The most prudent use of energy may be achieved by combining thermal sources of energy with membrane RO technology. Very little work has been reported to explore this idea so far. Only a few researchers tried connecting the RO process with solar thermal power plants.
COUPLING ENERGY SOURCE WITH RO
In a membrane or RO process, a conventional pressure pump system delivers water at a constant rate irrespective of the concentration level of feed water, whereas in the batch system proposed here, a coupling mechanism gradually increases the pressure, as per the requirement due to the increment in osmotic pressure. The batch system thus provides lower energy consumption, and less reject per unit of produced clean water.
In this machine, the power piston moves along a horizontal axis and, with the help of the linkage mechanism, transfers power to the water piston moving along a vertical axis. The unit is bulky and complicated to construct due to movement of pistons along these mutually perpendicular axes.

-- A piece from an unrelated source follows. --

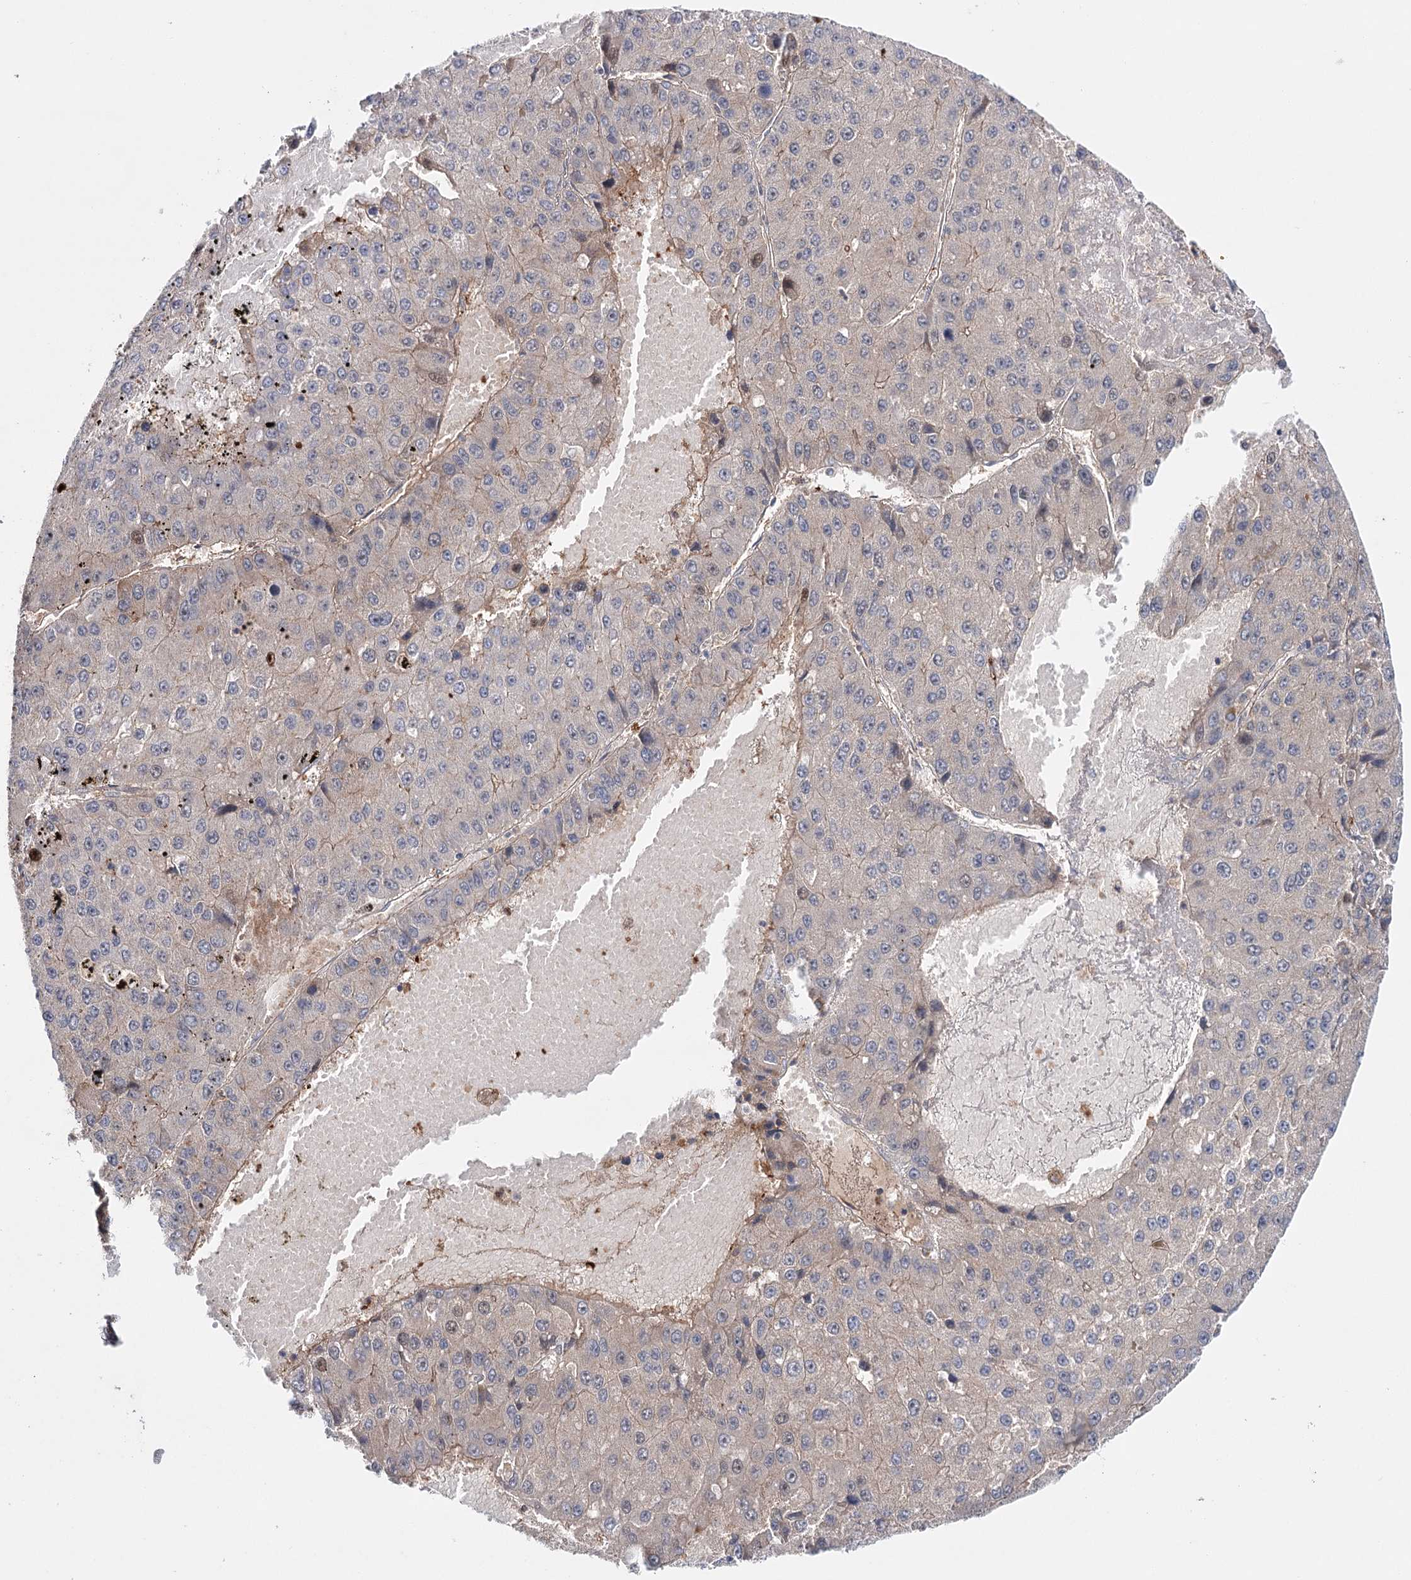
{"staining": {"intensity": "weak", "quantity": "<25%", "location": "cytoplasmic/membranous"}, "tissue": "liver cancer", "cell_type": "Tumor cells", "image_type": "cancer", "snomed": [{"axis": "morphology", "description": "Carcinoma, Hepatocellular, NOS"}, {"axis": "topography", "description": "Liver"}], "caption": "This is an immunohistochemistry (IHC) image of human liver cancer. There is no positivity in tumor cells.", "gene": "PKP4", "patient": {"sex": "female", "age": 73}}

A steam-Rankine cycle has been designed to drive mechanically a batch-RO system that achieves high recovery, without the high energy penalty typically incurred in a continuous-RO system. The steam may be generated by solar panels, biomass boilers, or as an industrial by product. A steam-jacketed arrangement has been designed for isothermal expansion and improved thermodynamic efficiency. Based on detailed heat transfer and cost calculations, a gain output ratio of 69-162 is predicted, enabling water to be treated at a cost of 71 Indian Rupees/m3 at small-scale. Costs will reduce with scale-up. Plants may be designed for a wide range of outputs, from 5 m3/day, up to commercial versions producing, 300 m3/day of clean water from brackish groundwater.
These key factors are of high importance whilst coupling any energy source with reverse osmosis process:
- 1. Appropriate variation of mechanical advantage to minimize change in net driving pressure.
- 2. Forces on pistons should not be too high to avoid high capital and maintenance costs.
- 3. Net drive pressure above 30-35 bar should be avoided, as heavy duty piping and connections will be needed. Lower pressure also increases the life of the membrane.
- 4. Designs with less cycle time and higher are preferred, but not at the cost of specific energy consumption
- 5. The unit should tolerate a range of pressure, meaning that if it gives best performance at certain pressure P, it should all perform well over a range say P± 1bar. This will ensure robustness in process.